This is an extended version of the article that appeared in print.

Genetically Modified (GM) crops are plants which have had their DNA altered in some way, to improve a particular trait. This allows positive characteristics to be transferred from one plant variety to another. For example the gene for resistance to a particular pest may be transplanted from one plant into another of the same or a different species. In this way an entire generation of pest-resistant plants can be produced. The artificial transfer of the gene is what makes the process so much faster. Through conventional breeding, producing a resistant strain would take several plant generations.
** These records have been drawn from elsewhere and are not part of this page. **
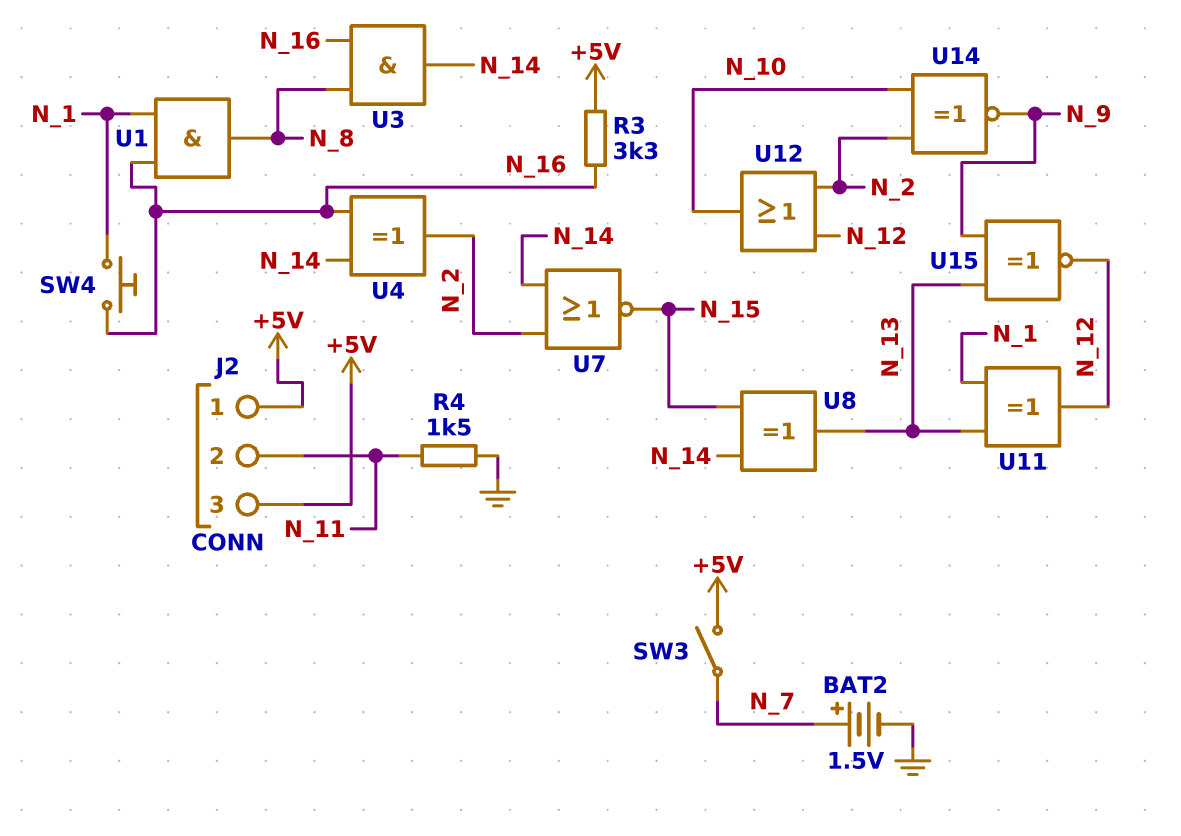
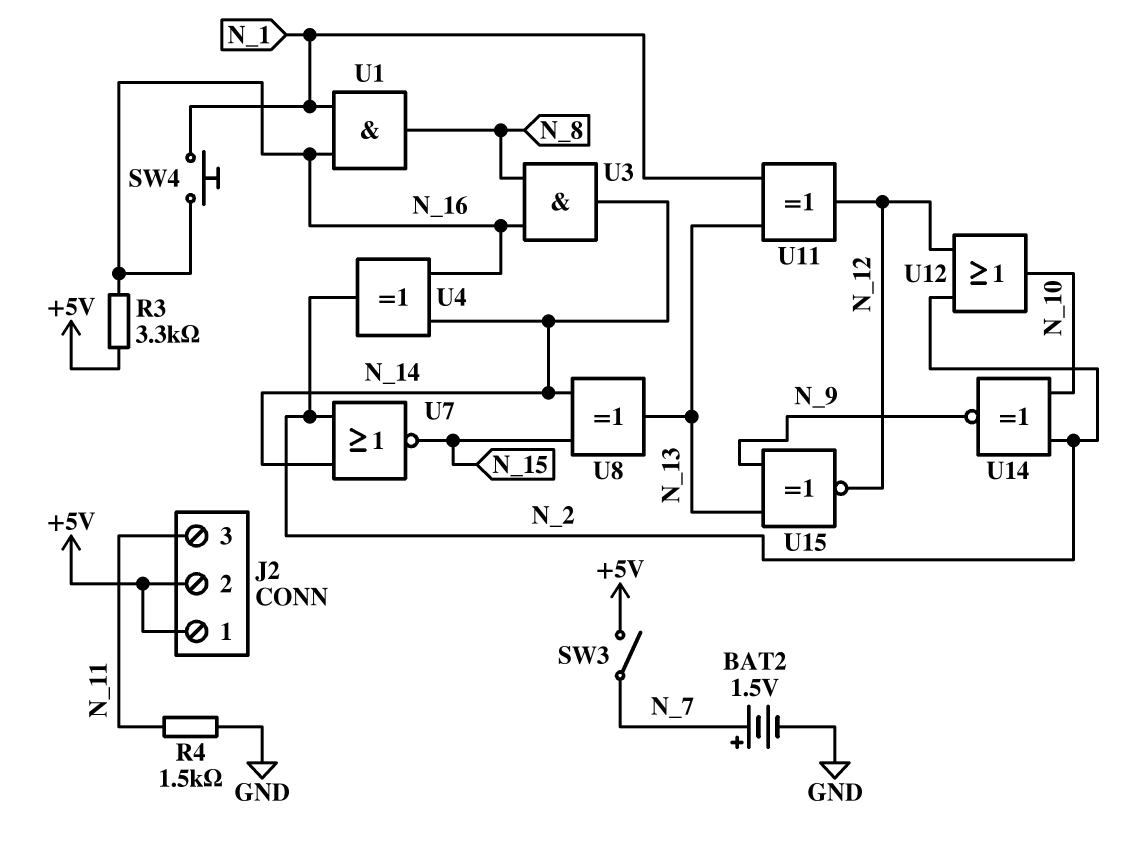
J2 pin 2: N_11 -> +5V
J2 pin 3: +5V -> N_11

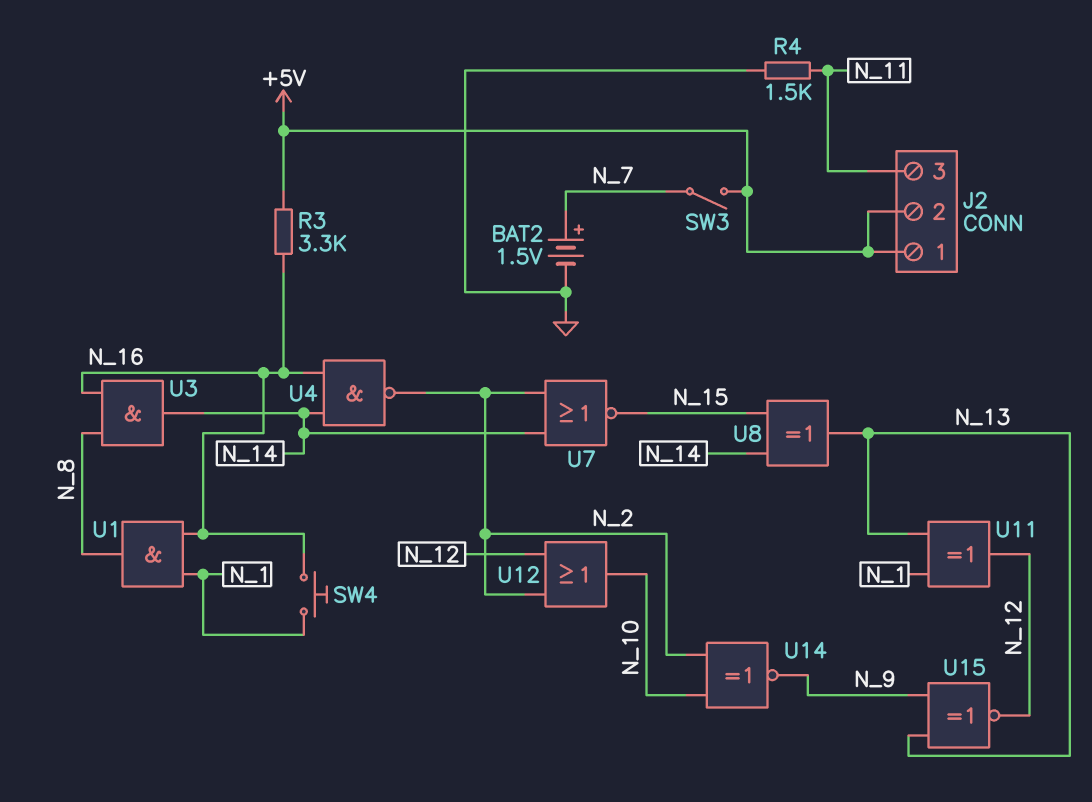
U4: XOR (in N_14, in N_16, out N_2) -> NAND (in N_14, in N_16, out N_2)

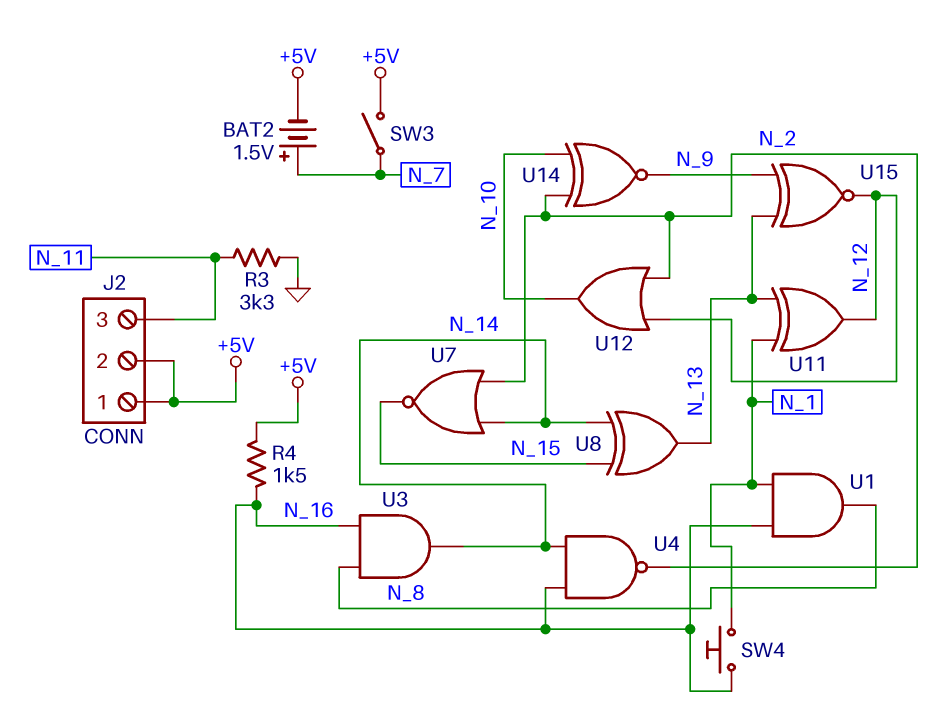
BAT2: 1.5V (plus N_7, minus GND) -> 1.5V (plus N_7, minus +5V)
R3: 3.3k (+5V, N_16) -> 3.3k (GND, N_11)
R4: 1.5k (GND, N_11) -> 1.5k (+5V, N_16)

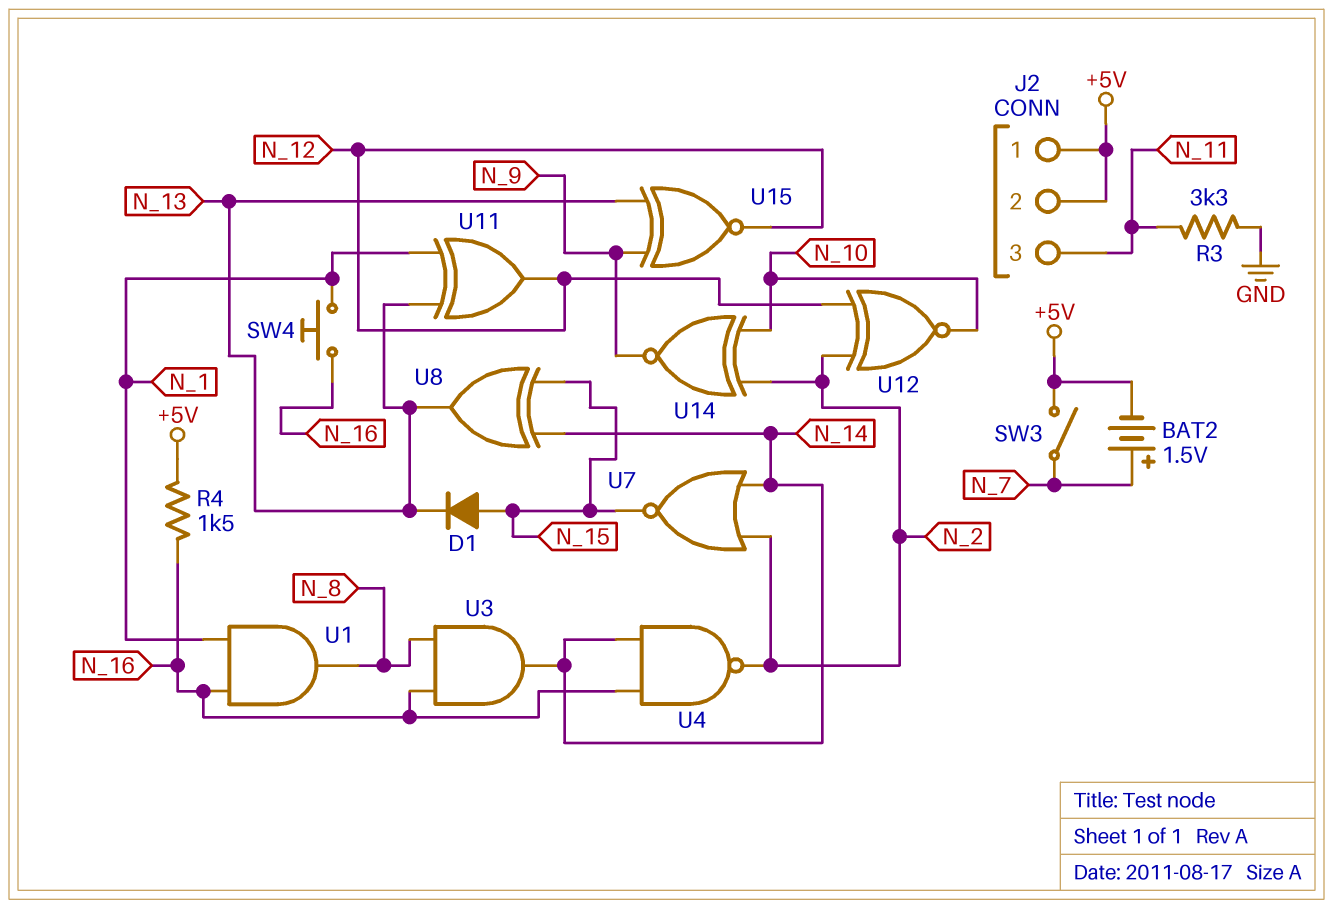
D1: none -> diode (A N_15, K N_13)
U12: OR (in N_2, in N_12, out N_10) -> XNOR (in N_2, in N_12, out N_10)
While these several generations of plants are bred another generation of humans would continue to watch over 10% of their own generation go undernourished.

However, even more than speed GM crops offer the chance for true innovation through the transfer of genes between species. This can produce plant varieties which without GM would simply not be possible. However long you are willing to wait you are not going to transfer genes from an apple tree to a potato plant via conventional breeding techniques. They simply cannot breed. It is this transfer of traits between completely unrelated species, such as the transfer of a gene for Bt toxin from a bacterium into potato plants to help kill caterpillar pests, which makes GM such a potentially useful process.

Such transfers are entirely unnatural. One could argue that the rapid transfer of one plant gene into many other plants of the same species is simply the hastening of a regular process. However, the transfer of a bacterial gene into a plant is as about as unnatural as it is possible to get. The fact that such transfers are artificial does not mean however, that they are inherently ‘bad’. The treatment of diabetics with human insulin produced by bacteria is entirely unnatural. In an exactly analogous process to crop modification, a gene (for insulin) is taken from human DNA and transplanted into a bacterium. Bacteria are then grown to produce large amounts of insulin which is then injected into humans unable to produce their own. This entirely unnatural process has saved countless lives, and insulin is not an isolated example. Treatment with antibiotics, paracetamol and antimalarial drugs is also entirely unnatural. The myth that natural is good and artificial is bad is a fallacy that has gone on far too long. This belief is holding back potential advances that could help billions of people.

GM crops are not the only potential solution to the current world food crisis. The world already produces sufficient food to feed everyone on the planet. But thanks largely to the frivolous and wasteful attitude of many Western nations towards food, not everyone on the planet is fed. So certainly if we are to improve this situation, one thing which must be looked at is changing these attitudes. However we cannot afford to be unrealistic, societal changes take time. Time we do not have.

GM crops are not a miracle solution. There is still much we don't know about their potential benefits and dangers. There are unresolved issues, such as the possible development of superweeds, which have been revealed through trials. Once released GM crops should be carefully monitored.  However the destruction of experimental setups, such as that at the Rothamsted Research centre last year, does not solve any problems. Such actions are at best reckless and at worst immoral. It is easy to forget sitting in our own little bubble that since you began to read this article,  around 8 people will have died as a result of malnutrition. Neither you nor I ever met these people but they were real people, with real families and real friends. Not to give GM crops a fair trial would be irresponsible and unethical.